INSTRUCTIONS TO FOLLOW
The whole listing below should be retyped exactly, without any images.

== Segment start ==

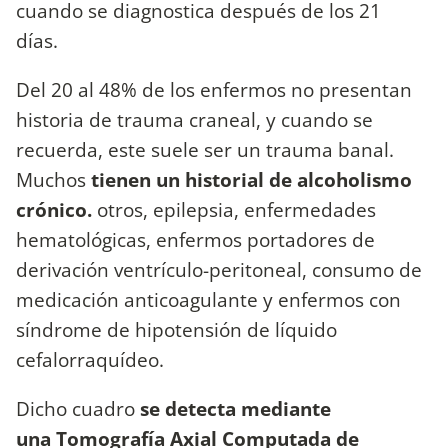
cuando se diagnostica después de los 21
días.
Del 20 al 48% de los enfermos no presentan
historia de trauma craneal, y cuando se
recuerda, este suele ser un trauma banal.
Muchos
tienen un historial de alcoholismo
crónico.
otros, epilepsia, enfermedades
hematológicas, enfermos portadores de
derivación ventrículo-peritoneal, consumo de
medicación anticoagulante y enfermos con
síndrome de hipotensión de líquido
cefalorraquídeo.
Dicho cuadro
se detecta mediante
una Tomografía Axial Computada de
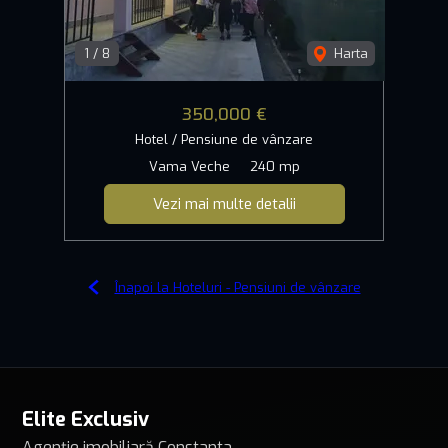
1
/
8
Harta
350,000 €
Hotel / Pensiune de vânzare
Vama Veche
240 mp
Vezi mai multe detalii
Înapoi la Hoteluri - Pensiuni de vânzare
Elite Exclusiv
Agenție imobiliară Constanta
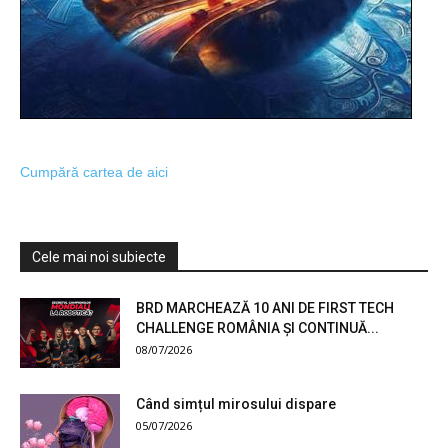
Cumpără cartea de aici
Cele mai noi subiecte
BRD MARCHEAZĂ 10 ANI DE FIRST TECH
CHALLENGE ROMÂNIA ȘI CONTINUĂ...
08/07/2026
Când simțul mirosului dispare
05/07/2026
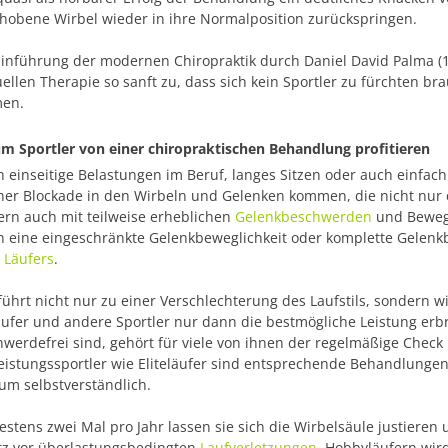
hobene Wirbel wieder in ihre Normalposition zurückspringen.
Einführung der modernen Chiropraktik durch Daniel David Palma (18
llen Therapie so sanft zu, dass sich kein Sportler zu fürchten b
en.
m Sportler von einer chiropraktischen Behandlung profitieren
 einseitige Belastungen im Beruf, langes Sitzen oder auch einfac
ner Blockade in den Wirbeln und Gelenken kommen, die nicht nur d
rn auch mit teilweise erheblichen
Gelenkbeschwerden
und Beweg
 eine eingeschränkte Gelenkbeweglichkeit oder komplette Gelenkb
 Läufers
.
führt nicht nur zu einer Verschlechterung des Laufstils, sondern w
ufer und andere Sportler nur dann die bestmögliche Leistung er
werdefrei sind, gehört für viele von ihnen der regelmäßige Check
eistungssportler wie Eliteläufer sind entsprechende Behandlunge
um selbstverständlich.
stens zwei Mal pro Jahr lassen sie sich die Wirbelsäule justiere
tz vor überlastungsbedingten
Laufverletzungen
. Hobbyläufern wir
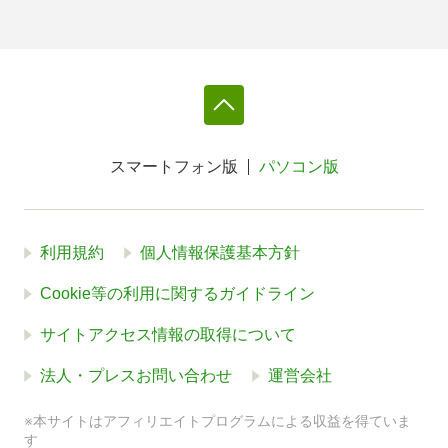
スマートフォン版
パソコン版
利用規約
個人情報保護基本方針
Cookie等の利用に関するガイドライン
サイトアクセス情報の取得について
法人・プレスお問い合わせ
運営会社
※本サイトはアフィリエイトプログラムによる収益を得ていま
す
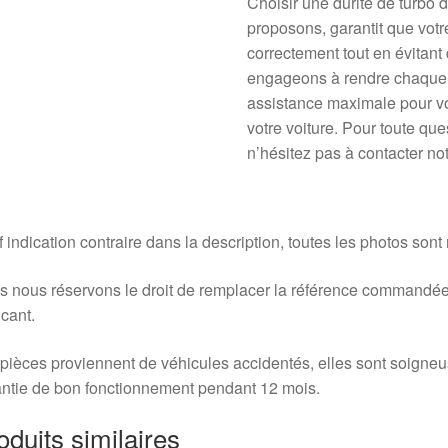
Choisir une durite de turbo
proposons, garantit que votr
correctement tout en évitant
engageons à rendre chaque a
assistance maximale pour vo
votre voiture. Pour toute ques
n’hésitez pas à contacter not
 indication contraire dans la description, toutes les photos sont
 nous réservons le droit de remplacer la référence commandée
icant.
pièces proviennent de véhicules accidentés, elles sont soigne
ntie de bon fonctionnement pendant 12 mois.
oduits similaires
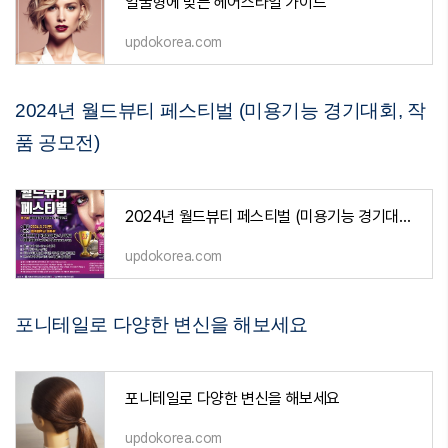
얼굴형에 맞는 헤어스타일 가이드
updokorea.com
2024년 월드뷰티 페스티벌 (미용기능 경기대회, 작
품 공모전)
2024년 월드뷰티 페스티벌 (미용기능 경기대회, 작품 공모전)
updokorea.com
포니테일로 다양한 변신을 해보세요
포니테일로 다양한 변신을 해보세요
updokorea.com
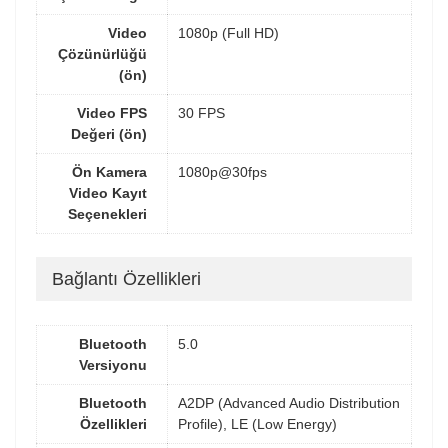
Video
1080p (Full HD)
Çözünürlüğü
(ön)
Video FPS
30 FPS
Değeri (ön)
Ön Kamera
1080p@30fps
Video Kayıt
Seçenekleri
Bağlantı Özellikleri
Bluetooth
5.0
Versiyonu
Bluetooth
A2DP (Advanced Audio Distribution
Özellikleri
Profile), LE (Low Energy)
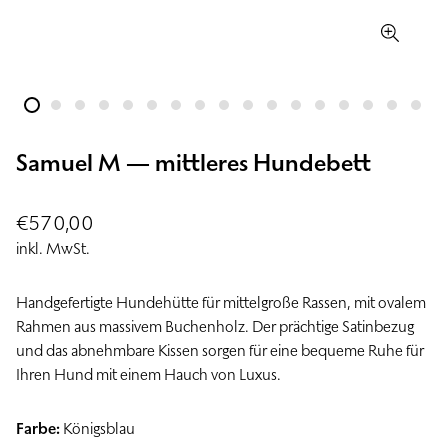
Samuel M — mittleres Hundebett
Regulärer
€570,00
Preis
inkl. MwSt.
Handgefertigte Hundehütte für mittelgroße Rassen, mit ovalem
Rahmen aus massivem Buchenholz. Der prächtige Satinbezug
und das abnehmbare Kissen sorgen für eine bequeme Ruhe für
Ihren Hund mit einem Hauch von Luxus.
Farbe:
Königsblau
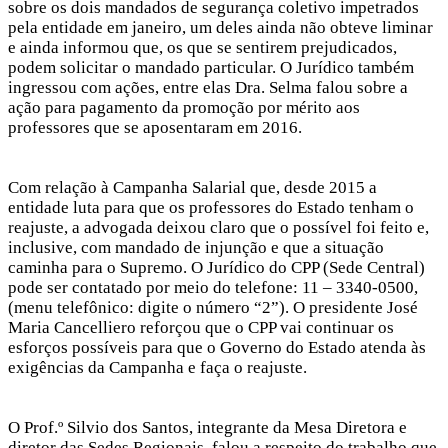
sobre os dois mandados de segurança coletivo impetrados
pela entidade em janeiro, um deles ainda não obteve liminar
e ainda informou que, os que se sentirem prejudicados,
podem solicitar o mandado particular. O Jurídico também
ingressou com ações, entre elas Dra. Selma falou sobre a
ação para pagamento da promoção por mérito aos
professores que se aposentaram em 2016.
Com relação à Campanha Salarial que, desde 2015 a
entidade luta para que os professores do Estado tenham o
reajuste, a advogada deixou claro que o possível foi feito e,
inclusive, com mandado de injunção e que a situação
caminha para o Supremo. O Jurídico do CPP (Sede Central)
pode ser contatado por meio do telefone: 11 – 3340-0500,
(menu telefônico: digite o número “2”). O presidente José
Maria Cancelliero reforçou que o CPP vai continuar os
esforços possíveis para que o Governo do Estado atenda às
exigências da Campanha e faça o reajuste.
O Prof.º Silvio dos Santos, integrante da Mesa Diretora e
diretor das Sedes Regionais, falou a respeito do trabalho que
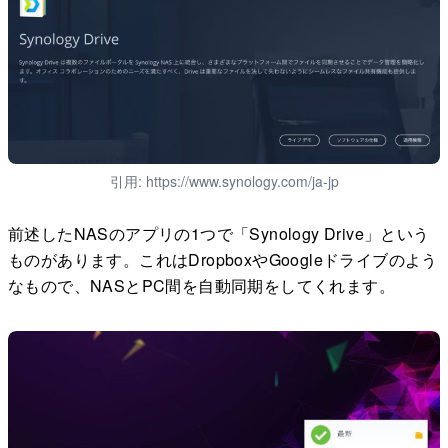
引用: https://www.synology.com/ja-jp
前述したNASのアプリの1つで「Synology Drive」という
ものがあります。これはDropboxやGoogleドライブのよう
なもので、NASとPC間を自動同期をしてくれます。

== Segment end ==

ANSWER FOR THE TASK
cuando se diagnostica después de los 21
días.
Del 20 al 48% de los enfermos no presentan
historia de trauma craneal, y cuando se
recuerda, este suele ser un trauma banal.
Muchos
tienen un historial de alcoholismo
crónico.
otros, epilepsia, enfermedades
hematológicas, enfermos portadores de
derivación ventrículo-peritoneal, consumo de
medicación anticoagulante y enfermos con
síndrome de hipotensión de líquido
cefalorraquídeo.
Dicho cuadro
se detecta mediante
una Tomografía Axial Computada de
1
/
8
Harta
350,000 €
Hotel / Pensiune de vânzare
Vama Veche
240 mp
Vezi mai multe detalii
Înapoi la Hoteluri - Pensiuni de vânzare
Elite Exclusiv
Agenție imobiliară Constanta
Cumpără cartea de aici
Cele mai noi subiecte
BRD MARCHEAZĂ 10 ANI DE FIRST TECH
CHALLENGE ROMÂNIA ȘI CONTINUĂ...
08/07/2026
Când simțul mirosului dispare
05/07/2026
hobene Wirbel wieder in ihre Normalposition zurückspringen.
Einführung der modernen Chiropraktik durch Daniel David Palma (18
llen Therapie so sanft zu, dass sich kein Sportler zu fürchten b
en.
m Sportler von einer chiropraktischen Behandlung profitieren
 einseitige Belastungen im Beruf, langes Sitzen oder auch einfac
ner Blockade in den Wirbeln und Gelenken kommen, die nicht nur d
rn auch mit teilweise erheblichen
Gelenkbeschwerden
und Beweg
 eine eingeschränkte Gelenkbeweglichkeit oder komplette Gelenkb
 Läufers
.
führt nicht nur zu einer Verschlechterung des Laufstils, sondern w
ufer und andere Sportler nur dann die bestmögliche Leistung er
werdefrei sind, gehört für viele von ihnen der regelmäßige Check
eistungssportler wie Eliteläufer sind entsprechende Behandlunge
um selbstverständlich.
stens zwei Mal pro Jahr lassen sie sich die Wirbelsäule justiere
tz vor überlastungsbedingten
Laufverletzungen
. Hobbyläufern wir
スマートフォン版
パソコン版
利用規約
個人情報保護基本方針
Cookie等の利用に関するガイドライン
サイトアクセス情報の取得について
法人・プレスお問い合わせ
運営会社
※本サイトはアフィリエイトプログラムによる収益を得ていま
す
Choisir une durite de turbo
proposons, garantit que votr
correctement tout en évitant
engageons à rendre chaque a
assistance maximale pour vo
votre voiture. Pour toute ques
n’hésitez pas à contacter not
 indication contraire dans la description, toutes les photos sont
 nous réservons le droit de remplacer la référence commandée
icant.
pièces proviennent de véhicules accidentés, elles sont soigne
ntie de bon fonctionnement pendant 12 mois.
oduits similaires
얼굴형에 맞는 헤어스타일 가이드
updokorea.com
2024년 월드뷰티 페스티벌 (미용기능 경기대회, 작
품 공모전)
2024년 월드뷰티 페스티벌 (미용기능 경기대회, 작품 공모전)
updokorea.com
포니테일로 다양한 변신을 해보세요
포니테일로 다양한 변신을 해보세요
updokorea.com
Video
1080p (Full HD)
Çözünürlüğü
(ön)
Video FPS
30 FPS
Değeri (ön)
Ön Kamera
1080p@30fps
Video Kayıt
Seçenekleri
Bağlantı Özellikleri
Bluetooth
5.0
Versiyonu
Bluetooth
A2DP (Advanced Audio Distribution
Özellikleri
Profile), LE (Low Energy)
Samuel M — mittleres Hundebett
Regulärer
€570,00
Preis
inkl. MwSt.
Handgefertigte Hundehütte für mittelgroße Rassen, mit ovalem
Rahmen aus massivem Buchenholz. Der prächtige Satinbezug
und das abnehmbare Kissen sorgen für eine bequeme Ruhe für
Ihren Hund mit einem Hauch von Luxus.
Farbe:
Königsblau
sobre os dois mandados de segurança coletivo impetrados
pela entidade em janeiro, um deles ainda não obteve liminar
e ainda informou que, os que se sentirem prejudicados,
podem solicitar o mandado particular. O Jurídico também
ingressou com ações, entre elas Dra. Selma falou sobre a
ação para pagamento da promoção por mérito aos
professores que se aposentaram em 2016.
Com relação à Campanha Salarial que, desde 2015 a
entidade luta para que os professores do Estado tenham o
reajuste, a advogada deixou claro que o possível foi feito e,
inclusive, com mandado de injunção e que a situação
caminha para o Supremo. O Jurídico do CPP (Sede Central)
pode ser contatado por meio do telefone: 11 – 3340-0500,
(menu telefônico: digite o número “2”). O presidente José
Maria Cancelliero reforçou que o CPP vai continuar os
esforços possíveis para que o Governo do Estado atenda às
exigências da Campanha e faça o reajuste.
O Prof.º Silvio dos Santos, integrante da Mesa Diretora e
diretor das Sedes Regionais, falou a respeito do trabalho que
引用: https://www.synology.com/ja-jp
前述したNASのアプリの1つで「Synology Drive」という
ものがあります。これはDropboxやGoogleドライブのよう
なもので、NASとPC間を自動同期をしてくれます。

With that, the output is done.